**Raw data**
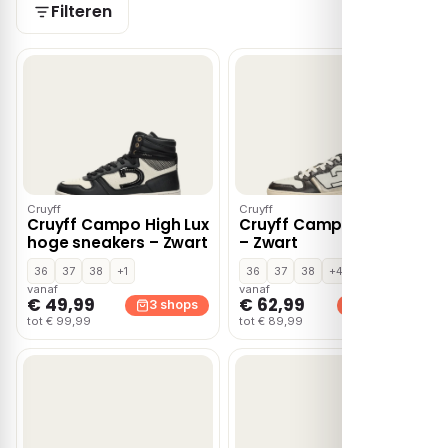
Filteren
Cruyff
Cruyff
Cruyff Campo High Lux
Cruyff Campo Low Lux
hoge sneakers – Zwart
– Zwart
36
37
38
+1
36
37
38
+4
vanaf
vanaf
€ 49,99
€ 62,99
3 shops
3 shops
tot € 99,99
tot € 89,99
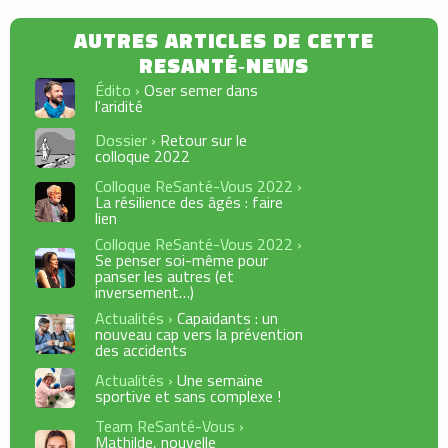
Édito ›
Oser semer dans
l'aridité
Dossier ›
Retour sur le
colloque 2022
Colloque ReSanté-Vous 2022 ›
La résilience des âgés : faire
lien
Colloque ReSanté-Vous 2022 ›
Se penser soi-même pour
panser les autres (et
inversement…)
Actualités ›
Capaidants : un
nouveau cap vers la prévention
des accidents
Actualités ›
Une semaine
sportive et sans complexe !
Team ReSanté-Vous ›
Mathilde, nouvelle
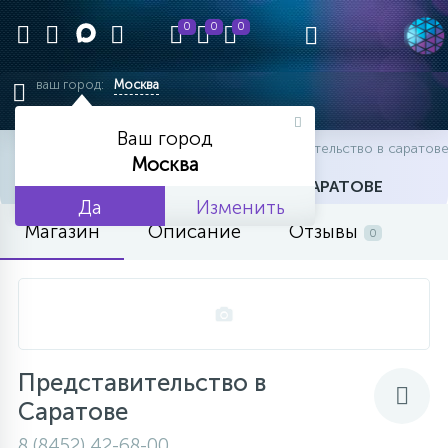
0
0
0
ваш город:
Москва
Ваш город
главная
офисы
офисы
представительство в саратов
Москва
ПРЕДСТАВИТЕЛЬСТВО В САРАТОВЕ
Да
Изменить
Магазин
Описание
Отзывы
0
Представительство в
Саратове
8 (8452) 42-68-00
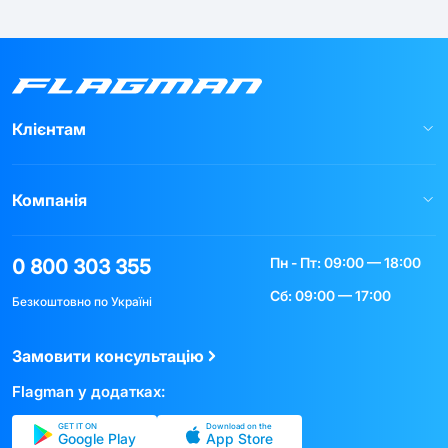
Клієнтам
Компанія
Пн - Пт: 09:00 — 18:00
0 800 303 355
Сб: 09:00 — 17:00
Безкоштовно по Україні
Замовити консультацію
Flagman у додатках:
GET IT ON
Download on the
Google Play
App Store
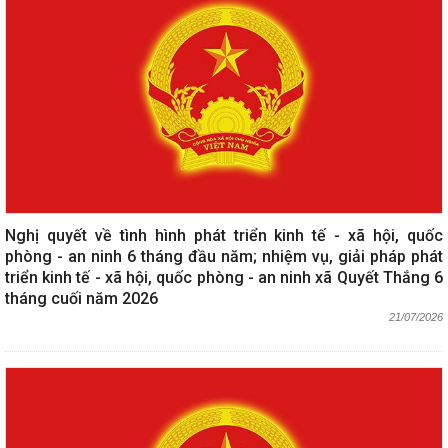
Nghị quyết về tình hình phát triển kinh tế - xã hội, quốc
phòng - an ninh 6 tháng đầu năm; nhiệm vụ, giải pháp phát
triển kinh tế - xã hội, quốc phòng - an ninh xã Quyết Thắng 6
tháng cuối năm 2026
21/07/2026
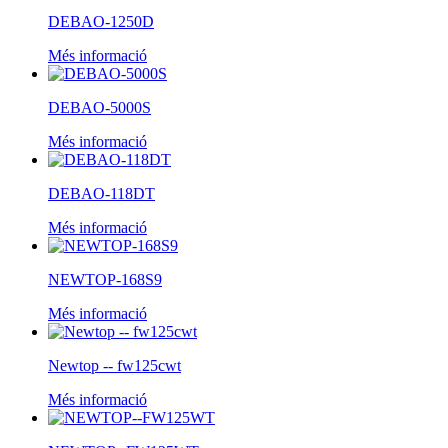
DEBAO-1250D
Més informació
DEBAO-5000S
Més informació
DEBAO-118DT
Més informació
NEWTOP-168S9
Més informació
Newtop -- fw125cwt
Més informació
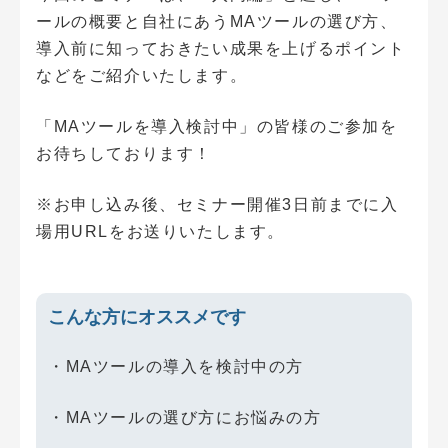
ールの概要と自社にあうMAツールの選び方、
導入前に知っておきたい成果を上げるポイント
などをご紹介いたします。
「MAツールを導入検討中」の皆様のご参加を
お待ちしております！
※お申し込み後、セミナー開催3日前までに入
場用URLをお送りいたします。
こんな方にオススメです
・MAツールの導入を検討中の方
・MAツールの選び方にお悩みの方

**What this task involves**
Once the line with "phòng - an ninh 6" is found, write out that line and every later line of the listing above exactly, through the last one, and skip any pictures.

**Result for this exercise**
phòng - an ninh 6 tháng đầu năm; nhiệm vụ, giải pháp phát
triển kinh tế - xã hội, quốc phòng - an ninh xã Quyết Thắng 6
tháng cuối năm 2026
21/07/2026
DEBAO-1250D
Més informació
DEBAO-5000S
Més informació
DEBAO-118DT
Més informació
NEWTOP-168S9
Més informació
Newtop -- fw125cwt
Més informació
ールの概要と自社にあうMAツールの選び方、
導入前に知っておきたい成果を上げるポイント
などをご紹介いたします。
「MAツールを導入検討中」の皆様のご参加を
お待ちしております！
※お申し込み後、セミナー開催3日前までに入
場用URLをお送りいたします。
こんな方にオススメです
・MAツールの導入を検討中の方
・MAツールの選び方にお悩みの方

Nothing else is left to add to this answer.